Redesign the office of the future
10th August 2020
In the first part of this article, we examined how the events of the last four months have changed the way business owners think about their workspace and their staff’s needs. Here, we’ll look at how they can put these learnings into practice for the future.
Although offices have changed during the past decade, they may need to be entirely rethought and transformed for a post–COVID-19 world.
Organisations could create workspaces specifically designed to support the kinds of interactions that cannot happen remotely. If the primary purpose of an organisation’s space is to accommodate specific moments of collaboration rather than individual work, for example, should 80% of the office be devoted to collaboration rooms? Should organisations ask all employees who work in cubicles, and rarely have to attend group meetings, to work from homes?
If office space is needed only for those who cannot do so, are working spaces close to where employees live a better solution?
In the office of the future, technology will play a central role in enabling employees to return to office buildings and to work safely before a vaccine becomes widely available. Businesses will need to manage which employees can come to the office, when they can enter and take their places, how often the office is cleaned, whether the airflow is sufficient, and if they are remaining sufficiently far apart as they move through the space.
To maintain productivity, collaboration, and learning and to preserve the corporate culture, the boundaries between being physically in the office and out of the office must collapse. In-office videoconferencing can no longer involve a group of people staring at one another around a table while others watch from a screen on the side, without being able to participate effectively. Always-on videoconferencing, seamless in-person and remote collaboration spaces (such as virtual whiteboards), and asynchronous collaboration and working models will quickly shift from futuristic ideas to standard practice.
Resize the footprint. Reinventing offices will happen. Instead of adjusting the existing footprint incrementally, companies should take a fresh look at how much and where space is required and how it fosters desired outcomes for collaboration, productivity, culture, and the work experience. This will involve questioning where offices should be located. Some companies will continue to have them in big cities, which many regard as essential.
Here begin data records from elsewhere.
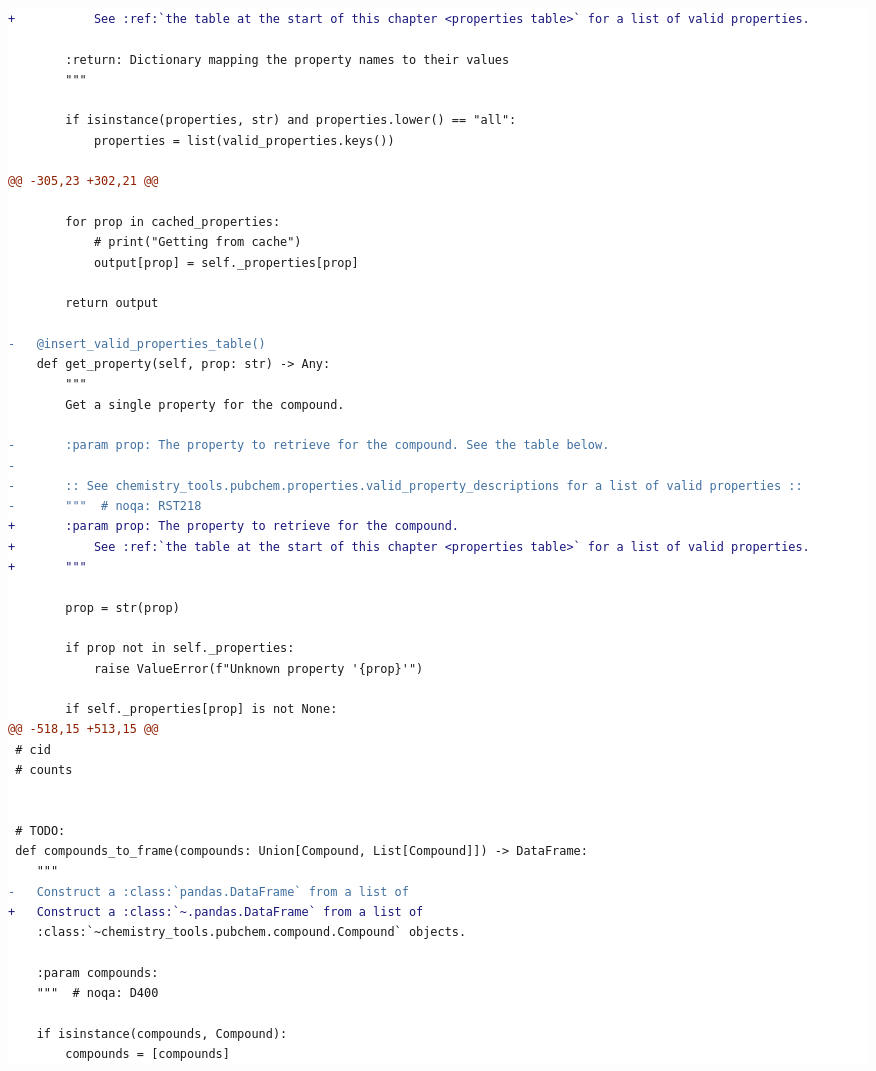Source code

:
 ```diff
+			See :ref:`the table at the start of this chapter <properties table>` for a list of valid properties.
 
 		:return: Dictionary mapping the property names to their values
 		"""
 
 		if isinstance(properties, str) and properties.lower() == "all":
 			properties = list(valid_properties.keys())
 
@@ -305,23 +302,21 @@
 
 		for prop in cached_properties:
 			# print("Getting from cache")
 			output[prop] = self._properties[prop]
 
 		return output
 
-	@insert_valid_properties_table()
 	def get_property(self, prop: str) -> Any:
 		"""
 		Get a single property for the compound.
 
-		:param prop: The property to retrieve for the compound. See the table below.
-
-		:: See chemistry_tools.pubchem.properties.valid_property_descriptions for a list of valid properties ::
-		"""  # noqa: RST218
+		:param prop: The property to retrieve for the compound.
+			See :ref:`the table at the start of this chapter <properties table>` for a list of valid properties.
+		"""
 
 		prop = str(prop)
 
 		if prop not in self._properties:
 			raise ValueError(f"Unknown property '{prop}'")
 
 		if self._properties[prop] is not None:
@@ -518,15 +513,15 @@
 # cid
 # counts
 
 
 # TODO:
 def compounds_to_frame(compounds: Union[Compound, List[Compound]]) -> DataFrame:
 	"""
-	Construct a :class:`pandas.DataFrame` from a list of
+	Construct a :class:`~.pandas.DataFrame` from a list of
 	:class:`~chemistry_tools.pubchem.compound.Compound` objects.
 
 	:param compounds:
 	"""  # noqa: D400
 
 	if isinstance(compounds, Compound):
 		compounds = [compounds]
```
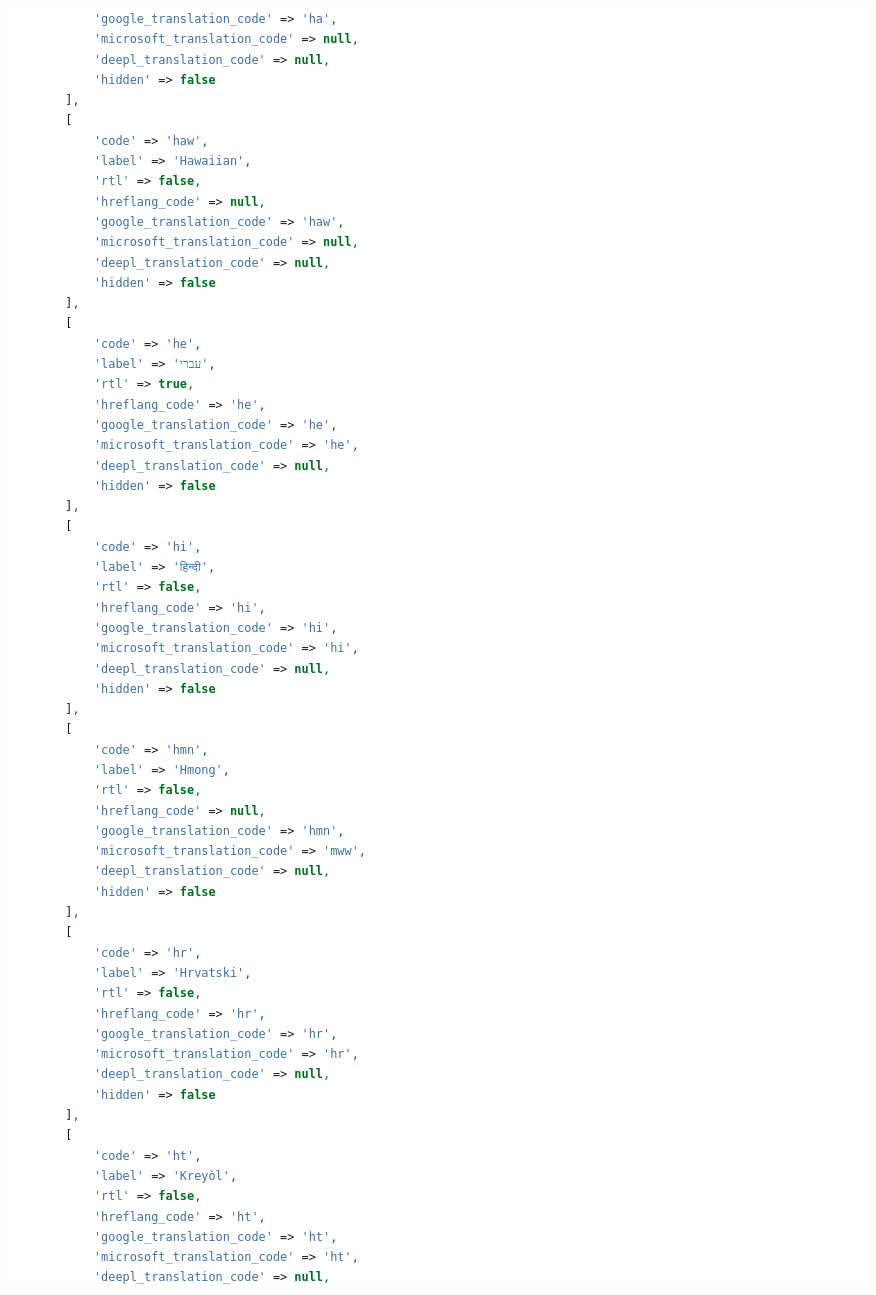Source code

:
 ```php
            'google_translation_code' => 'ha',
            'microsoft_translation_code' => null,
            'deepl_translation_code' => null,
            'hidden' => false
        ],
        [
            'code' => 'haw',
            'label' => 'Hawaiian',
            'rtl' => false,
            'hreflang_code' => null,
            'google_translation_code' => 'haw',
            'microsoft_translation_code' => null,
            'deepl_translation_code' => null,
            'hidden' => false
        ],
        [
            'code' => 'he',
            'label' => 'עברי',
            'rtl' => true,
            'hreflang_code' => 'he',
            'google_translation_code' => 'he',
            'microsoft_translation_code' => 'he',
            'deepl_translation_code' => null,
            'hidden' => false
        ],
        [
            'code' => 'hi',
            'label' => 'हिन्दी',
            'rtl' => false,
            'hreflang_code' => 'hi',
            'google_translation_code' => 'hi',
            'microsoft_translation_code' => 'hi',
            'deepl_translation_code' => null,
            'hidden' => false
        ],
        [
            'code' => 'hmn',
            'label' => 'Hmong',
            'rtl' => false,
            'hreflang_code' => null,
            'google_translation_code' => 'hmn',
            'microsoft_translation_code' => 'mww',
            'deepl_translation_code' => null,
            'hidden' => false
        ],
        [
            'code' => 'hr',
            'label' => 'Hrvatski',
            'rtl' => false,
            'hreflang_code' => 'hr',
            'google_translation_code' => 'hr',
            'microsoft_translation_code' => 'hr',
            'deepl_translation_code' => null,
            'hidden' => false
        ],
        [
            'code' => 'ht',
            'label' => 'Kreyòl',
            'rtl' => false,
            'hreflang_code' => 'ht',
            'google_translation_code' => 'ht',
            'microsoft_translation_code' => 'ht',
            'deepl_translation_code' => null,
```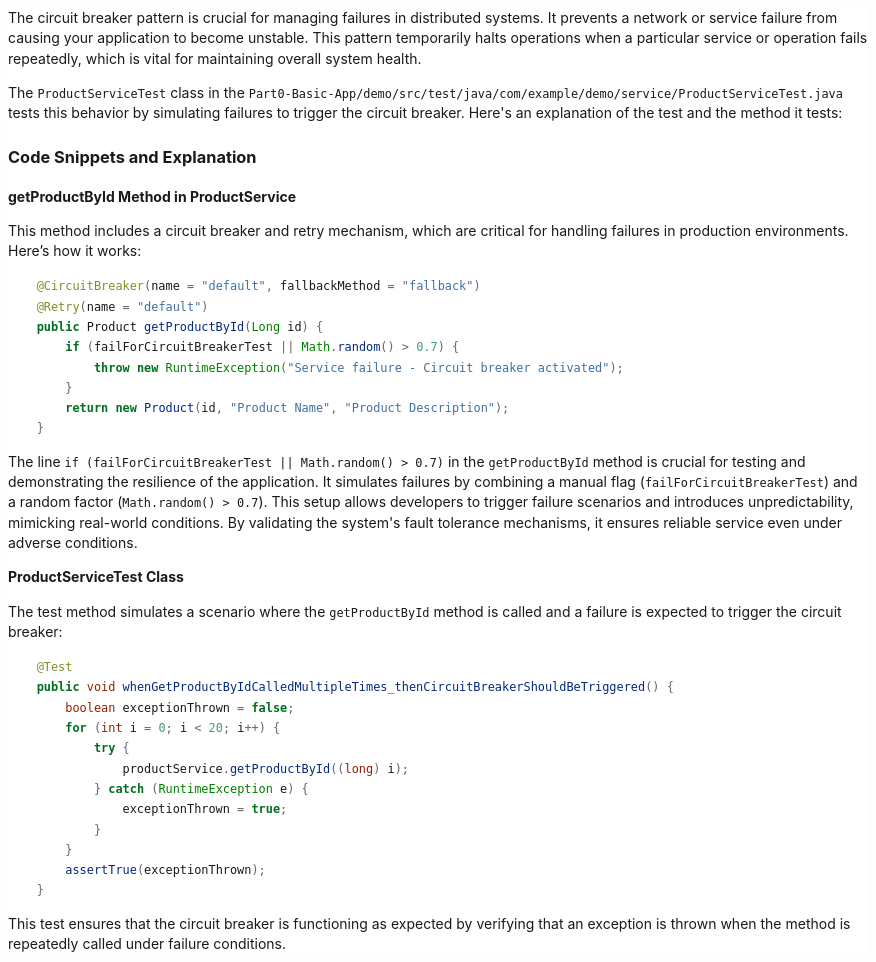 The circuit breaker pattern is crucial for managing failures in distributed systems. It prevents a network or service failure from causing your application to become unstable. This pattern temporarily halts operations when a particular service or operation fails repeatedly, which is vital for maintaining overall system health.

The `ProductServiceTest` class in the `Part0-Basic-App/demo/src/test/java/com/example/demo/service/ProductServiceTest.java` tests this behavior by simulating failures to trigger the circuit breaker. Here's an explanation of the test and the method it tests:

### Code Snippets and Explanation

**getProductById Method in ProductService**

This method includes a circuit breaker and retry mechanism, which are critical for handling failures in production environments. Here’s how it works:

```java
    @CircuitBreaker(name = "default", fallbackMethod = "fallback")
    @Retry(name = "default")
    public Product getProductById(Long id) {
        if (failForCircuitBreakerTest || Math.random() > 0.7) {
            throw new RuntimeException("Service failure - Circuit breaker activated");
        }
        return new Product(id, "Product Name", "Product Description");
    }
```
The line `if (failForCircuitBreakerTest || Math.random() > 0.7)` in the `getProductById` method is crucial for testing and demonstrating the resilience of the application. It simulates failures by combining a manual flag (`failForCircuitBreakerTest`) and a random factor (`Math.random() > 0.7`). This setup allows developers to trigger failure scenarios and introduces unpredictability, mimicking real-world conditions. By validating the system's fault tolerance mechanisms, it ensures reliable service even under adverse conditions.

**ProductServiceTest Class**

The test method simulates a scenario where the `getProductById` method is called and a failure is expected to trigger the circuit breaker:

```java
    @Test
    public void whenGetProductByIdCalledMultipleTimes_thenCircuitBreakerShouldBeTriggered() {
        boolean exceptionThrown = false;
        for (int i = 0; i < 20; i++) {
            try {
                productService.getProductById((long) i);
            } catch (RuntimeException e) {
                exceptionThrown = true;
            }
        }
        assertTrue(exceptionThrown);
    }
```

This test ensures that the circuit breaker is functioning as expected by verifying that an exception is thrown when the method is repeatedly called under failure conditions.
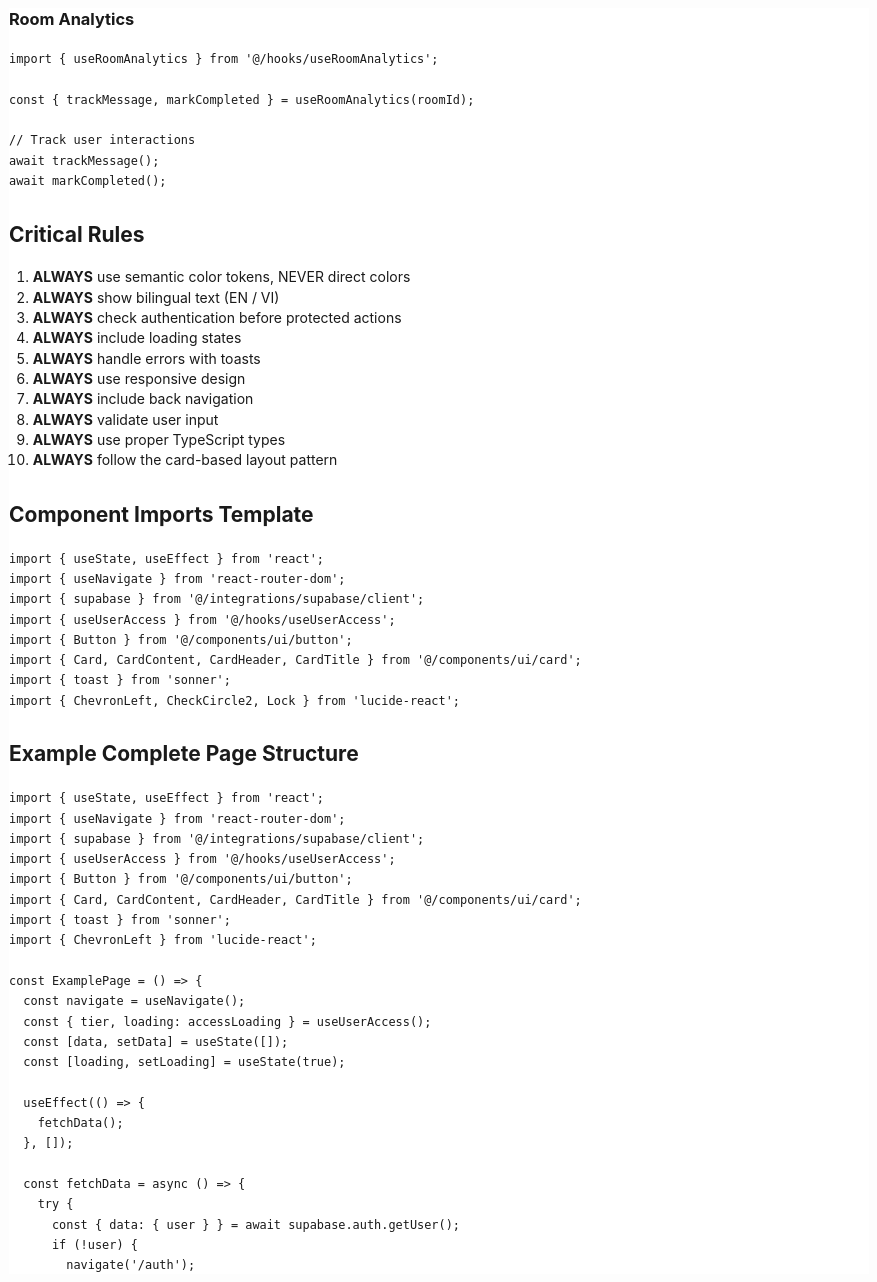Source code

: ### Room Analytics
```tsx
import { useRoomAnalytics } from '@/hooks/useRoomAnalytics';

const { trackMessage, markCompleted } = useRoomAnalytics(roomId);

// Track user interactions
await trackMessage();
await markCompleted();
```

## Critical Rules

1. **ALWAYS** use semantic color tokens, NEVER direct colors
2. **ALWAYS** show bilingual text (EN / VI)
3. **ALWAYS** check authentication before protected actions
4. **ALWAYS** include loading states
5. **ALWAYS** handle errors with toasts
6. **ALWAYS** use responsive design
7. **ALWAYS** include back navigation
8. **ALWAYS** validate user input
9. **ALWAYS** use proper TypeScript types
10. **ALWAYS** follow the card-based layout pattern

## Component Imports Template
```tsx
import { useState, useEffect } from 'react';
import { useNavigate } from 'react-router-dom';
import { supabase } from '@/integrations/supabase/client';
import { useUserAccess } from '@/hooks/useUserAccess';
import { Button } from '@/components/ui/button';
import { Card, CardContent, CardHeader, CardTitle } from '@/components/ui/card';
import { toast } from 'sonner';
import { ChevronLeft, CheckCircle2, Lock } from 'lucide-react';
```

## Example Complete Page Structure
```tsx
import { useState, useEffect } from 'react';
import { useNavigate } from 'react-router-dom';
import { supabase } from '@/integrations/supabase/client';
import { useUserAccess } from '@/hooks/useUserAccess';
import { Button } from '@/components/ui/button';
import { Card, CardContent, CardHeader, CardTitle } from '@/components/ui/card';
import { toast } from 'sonner';
import { ChevronLeft } from 'lucide-react';

const ExamplePage = () => {
  const navigate = useNavigate();
  const { tier, loading: accessLoading } = useUserAccess();
  const [data, setData] = useState([]);
  const [loading, setLoading] = useState(true);

  useEffect(() => {
    fetchData();
  }, []);

  const fetchData = async () => {
    try {
      const { data: { user } } = await supabase.auth.getUser();
      if (!user) {
        navigate('/auth');
```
Others may abandon big city headquarters for suburban campuses.
McKinsey research indicates that office space decision-makers expect the percentage of time worked in main and satellite offices to decline by 9-12%, respectively, while flexible office space will remain constant and work from home will increase to 27% from 20%.
These changes may not only improve how work is done but also lead to savings. Rent, capital costs, facilities operations, maintenance, and management make property the largest cost for many organizations. Thinking through footprints – take advantage of alternative workplace strategies. In a post- OVID-19 world, the potential to reduce real-estate costs could be significant. Landlords need to get on the front foot and collaborate with their tenants and develop fit-for-purpose space designs quickly, by creating win–win position.
The stakes are high. Over time, some companies could reduce their property costs by 30%. Those that shift to a fully virtual model could eliminate them. Both could increase their resilience and reduce their level of risk by having employees work in many different locations.
Transformational thinking is needed. The aim of reinvention will be what good companies have always wanted: a safe environment where people can enjoy their work, collaborate with their colleagues, and achieve their objectives.